Problem We’re Trying to Solve
Following the classic “space worms” story, we observe the number of teeth per worm. From counts we compute an empirical distribution $P$ over $x\\in\\{0,1,\\dots\\}$.
Let’s Tweak the Example
For concreteness, imagine 100 worms with probabilities peaking around 4–6 teeth. We’ll try to mimic this $P$ with simple parametric $Q$’s.
First try: Uniform Model
If we assumed each tooth-count was equally likely between $[0,K]$, $Q$ would be uniform. This may be too crude—KL will quantify the mismatch.
Second try: Binomial Model
A binomial (or Poisson) often models count-like phenomena.
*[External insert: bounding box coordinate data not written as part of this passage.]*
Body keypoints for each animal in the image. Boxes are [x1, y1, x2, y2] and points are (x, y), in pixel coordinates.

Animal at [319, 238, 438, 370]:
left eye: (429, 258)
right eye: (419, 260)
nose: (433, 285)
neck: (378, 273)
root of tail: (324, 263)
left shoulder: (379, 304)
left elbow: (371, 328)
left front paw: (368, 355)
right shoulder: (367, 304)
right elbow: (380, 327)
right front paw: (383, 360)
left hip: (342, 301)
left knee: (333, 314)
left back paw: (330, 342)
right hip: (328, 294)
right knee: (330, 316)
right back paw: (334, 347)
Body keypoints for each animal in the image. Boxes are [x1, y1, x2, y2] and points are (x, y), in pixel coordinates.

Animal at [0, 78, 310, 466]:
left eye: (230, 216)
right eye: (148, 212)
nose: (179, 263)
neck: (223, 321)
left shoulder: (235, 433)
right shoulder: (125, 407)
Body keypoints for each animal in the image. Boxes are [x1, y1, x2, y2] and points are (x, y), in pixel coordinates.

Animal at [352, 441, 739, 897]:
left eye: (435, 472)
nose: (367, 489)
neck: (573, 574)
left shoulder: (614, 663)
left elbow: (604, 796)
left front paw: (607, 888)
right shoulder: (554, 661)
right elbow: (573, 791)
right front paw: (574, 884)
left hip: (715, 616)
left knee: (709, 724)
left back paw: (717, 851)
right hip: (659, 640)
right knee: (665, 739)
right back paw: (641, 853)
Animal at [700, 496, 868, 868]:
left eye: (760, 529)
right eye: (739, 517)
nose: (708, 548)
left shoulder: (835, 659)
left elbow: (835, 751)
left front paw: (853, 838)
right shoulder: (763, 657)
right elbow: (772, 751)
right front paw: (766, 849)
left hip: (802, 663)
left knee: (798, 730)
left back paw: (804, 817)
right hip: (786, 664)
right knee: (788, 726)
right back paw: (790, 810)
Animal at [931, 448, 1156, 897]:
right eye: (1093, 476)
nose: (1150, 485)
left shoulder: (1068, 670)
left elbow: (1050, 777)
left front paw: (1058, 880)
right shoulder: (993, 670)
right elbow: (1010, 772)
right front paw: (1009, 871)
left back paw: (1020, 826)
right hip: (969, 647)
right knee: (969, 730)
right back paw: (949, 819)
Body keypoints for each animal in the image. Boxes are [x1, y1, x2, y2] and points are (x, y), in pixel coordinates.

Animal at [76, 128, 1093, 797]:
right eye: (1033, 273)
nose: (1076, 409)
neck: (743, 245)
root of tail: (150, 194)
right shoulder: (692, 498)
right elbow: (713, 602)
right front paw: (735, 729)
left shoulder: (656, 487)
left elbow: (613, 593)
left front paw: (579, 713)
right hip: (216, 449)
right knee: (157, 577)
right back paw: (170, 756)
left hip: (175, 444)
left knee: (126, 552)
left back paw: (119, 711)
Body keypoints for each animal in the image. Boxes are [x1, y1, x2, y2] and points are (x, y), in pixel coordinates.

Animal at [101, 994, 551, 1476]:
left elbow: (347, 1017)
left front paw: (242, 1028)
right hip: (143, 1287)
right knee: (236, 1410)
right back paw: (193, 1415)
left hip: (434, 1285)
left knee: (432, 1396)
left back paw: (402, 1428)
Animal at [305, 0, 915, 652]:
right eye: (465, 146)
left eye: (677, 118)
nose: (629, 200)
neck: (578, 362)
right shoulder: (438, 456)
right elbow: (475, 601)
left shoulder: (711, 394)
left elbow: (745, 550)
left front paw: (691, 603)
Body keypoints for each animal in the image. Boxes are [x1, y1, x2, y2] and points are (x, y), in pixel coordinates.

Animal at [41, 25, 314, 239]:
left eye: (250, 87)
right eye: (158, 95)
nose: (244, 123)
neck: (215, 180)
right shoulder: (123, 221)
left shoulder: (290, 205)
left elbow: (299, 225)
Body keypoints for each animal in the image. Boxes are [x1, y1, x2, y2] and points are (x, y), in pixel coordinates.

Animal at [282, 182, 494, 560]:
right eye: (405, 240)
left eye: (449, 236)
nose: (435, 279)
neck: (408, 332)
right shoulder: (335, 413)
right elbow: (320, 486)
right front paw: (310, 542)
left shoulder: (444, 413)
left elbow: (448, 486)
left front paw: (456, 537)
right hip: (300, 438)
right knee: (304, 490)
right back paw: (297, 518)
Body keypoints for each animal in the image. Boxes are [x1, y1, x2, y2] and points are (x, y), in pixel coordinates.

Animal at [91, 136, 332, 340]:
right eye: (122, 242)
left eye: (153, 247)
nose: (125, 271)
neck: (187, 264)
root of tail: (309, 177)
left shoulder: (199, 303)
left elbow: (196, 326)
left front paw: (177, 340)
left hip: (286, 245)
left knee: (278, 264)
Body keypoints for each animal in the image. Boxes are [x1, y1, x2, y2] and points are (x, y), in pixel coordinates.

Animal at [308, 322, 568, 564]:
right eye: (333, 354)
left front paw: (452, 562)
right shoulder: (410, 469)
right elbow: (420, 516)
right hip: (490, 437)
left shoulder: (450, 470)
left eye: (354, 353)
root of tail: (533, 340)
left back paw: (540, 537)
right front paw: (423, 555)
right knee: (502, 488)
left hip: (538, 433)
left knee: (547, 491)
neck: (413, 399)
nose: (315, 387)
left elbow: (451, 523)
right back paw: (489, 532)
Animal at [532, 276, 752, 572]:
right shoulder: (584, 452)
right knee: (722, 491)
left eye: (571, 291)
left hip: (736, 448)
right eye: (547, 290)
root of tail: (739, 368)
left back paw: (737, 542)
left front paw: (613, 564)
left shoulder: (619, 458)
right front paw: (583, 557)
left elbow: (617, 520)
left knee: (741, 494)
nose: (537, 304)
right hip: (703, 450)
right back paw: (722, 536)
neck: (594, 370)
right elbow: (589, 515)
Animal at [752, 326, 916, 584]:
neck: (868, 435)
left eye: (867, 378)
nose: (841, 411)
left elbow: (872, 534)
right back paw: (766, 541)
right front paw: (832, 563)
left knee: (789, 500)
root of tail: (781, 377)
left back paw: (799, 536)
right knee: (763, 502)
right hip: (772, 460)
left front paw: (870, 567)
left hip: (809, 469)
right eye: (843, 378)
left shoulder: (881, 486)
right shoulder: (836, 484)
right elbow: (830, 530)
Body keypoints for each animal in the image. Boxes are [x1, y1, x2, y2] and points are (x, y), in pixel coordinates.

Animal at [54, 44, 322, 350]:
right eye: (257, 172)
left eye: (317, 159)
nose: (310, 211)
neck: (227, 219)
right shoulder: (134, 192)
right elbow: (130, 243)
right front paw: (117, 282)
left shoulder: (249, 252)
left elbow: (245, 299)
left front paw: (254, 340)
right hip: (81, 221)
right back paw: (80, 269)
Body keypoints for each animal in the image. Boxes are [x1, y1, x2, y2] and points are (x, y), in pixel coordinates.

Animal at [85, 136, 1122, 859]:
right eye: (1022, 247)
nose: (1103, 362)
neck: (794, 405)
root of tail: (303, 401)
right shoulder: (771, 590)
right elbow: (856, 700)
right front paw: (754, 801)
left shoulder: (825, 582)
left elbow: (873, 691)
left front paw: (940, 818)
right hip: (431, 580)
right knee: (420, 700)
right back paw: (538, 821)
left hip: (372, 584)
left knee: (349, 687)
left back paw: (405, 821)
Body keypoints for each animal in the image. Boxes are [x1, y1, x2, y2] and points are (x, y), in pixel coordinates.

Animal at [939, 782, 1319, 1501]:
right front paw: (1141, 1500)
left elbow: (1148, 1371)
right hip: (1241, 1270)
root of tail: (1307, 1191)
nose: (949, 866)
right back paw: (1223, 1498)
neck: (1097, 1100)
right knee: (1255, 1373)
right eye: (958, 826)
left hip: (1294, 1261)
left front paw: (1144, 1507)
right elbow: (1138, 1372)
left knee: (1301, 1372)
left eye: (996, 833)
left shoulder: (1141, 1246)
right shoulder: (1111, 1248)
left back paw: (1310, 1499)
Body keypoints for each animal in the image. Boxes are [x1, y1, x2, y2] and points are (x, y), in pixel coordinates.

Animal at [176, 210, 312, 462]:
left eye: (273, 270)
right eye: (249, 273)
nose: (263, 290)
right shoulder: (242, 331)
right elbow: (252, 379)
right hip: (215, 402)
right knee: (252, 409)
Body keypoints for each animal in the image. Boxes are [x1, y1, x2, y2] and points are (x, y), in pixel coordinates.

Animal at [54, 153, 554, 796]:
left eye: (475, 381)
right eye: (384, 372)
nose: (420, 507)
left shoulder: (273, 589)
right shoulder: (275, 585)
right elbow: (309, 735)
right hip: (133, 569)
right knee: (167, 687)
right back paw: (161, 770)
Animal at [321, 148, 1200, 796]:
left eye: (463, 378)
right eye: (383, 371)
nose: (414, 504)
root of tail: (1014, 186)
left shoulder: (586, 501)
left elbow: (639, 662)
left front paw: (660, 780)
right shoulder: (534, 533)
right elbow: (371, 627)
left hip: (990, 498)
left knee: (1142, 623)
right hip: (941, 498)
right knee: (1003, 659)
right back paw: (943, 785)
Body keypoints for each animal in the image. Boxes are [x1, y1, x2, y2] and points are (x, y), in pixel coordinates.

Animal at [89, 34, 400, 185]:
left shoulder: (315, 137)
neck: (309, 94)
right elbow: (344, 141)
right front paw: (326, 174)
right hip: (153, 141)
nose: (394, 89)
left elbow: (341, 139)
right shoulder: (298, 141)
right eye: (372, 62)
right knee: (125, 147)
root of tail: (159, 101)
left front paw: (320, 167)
We choose parameters to fit the mean/variance of $P$.
Breaking Down the Equation
D_KL(P||Q) = Σ_x P(x) [log P(x) - log Q(x)]
The first term (entropy of $P$) is fixed; minimizing KL is equivalent to maximizing the expected log‑likelihood under $Q$ — i.e. maximum likelihood.
Mean & Variance
For binomial $\\text{Bin}(n,p)$, $\\mathbb E[X]=np$ and $\\mathrm{Var}(X)=np(1-p)$. Matching these to the data gives reasonable starting values for $(n,p)$.
Back to Modelling
After fitting, compute $D_{\\mathrm{KL}}(P\\Vert Q_{\\text{binom}})$ and compare to the uniform model. The lower the KL, the more faithful $Q$ is to $P$.
Summary so far
- KL measures inefficiency of using $Q$ when the truth is $P$.
- Minimizing KL is equivalent to maximizing expected log‑likelihood.
- It’s asymmetric: $D_{\\mathrm{KL}}(P\\Vert Q) \\ne D_{\\mathrm{KL}}(Q\\Vert P)$.
How to Pick the Best Model?
Compare KL across candidate models or, equivalently, compare (regularized) log‑likelihoods / cross‑entropy. Use hold‑out evaluation to avoid overfitting.
Intuitive Breakdown of KL
If $Q$ puts very small probability where $P$ places mass, the log‑ratio $\\log \\tfrac{P}{Q}$ explodes, heavily penalizing mismatches in important regions. KL is sensitive where it matters.
Computing KL Divergence
For discrete $X$: sum over support. For continuous $X$: numeric integration or Monte‑Carlo:
// Monte-Carlo estimate with samples x~P
D_KL ≈ (1/N) Σ_i [ log P(x_i) - log Q(x_i) ]
Fun with KL
KL appears in variational inference, VAEs, policy optimization (RL), and information theory (relative entropy).
Conclusion
KL divergence is a workhorse metric for comparing probability models. With a clear intuition and a recipe for computing it, you can use KL to guide modelling choices.
References
- Count Bayesie — “Kullback–Leibler Divergence Explained”, 2017.
- Cover & Thomas — Elements of Information Theory.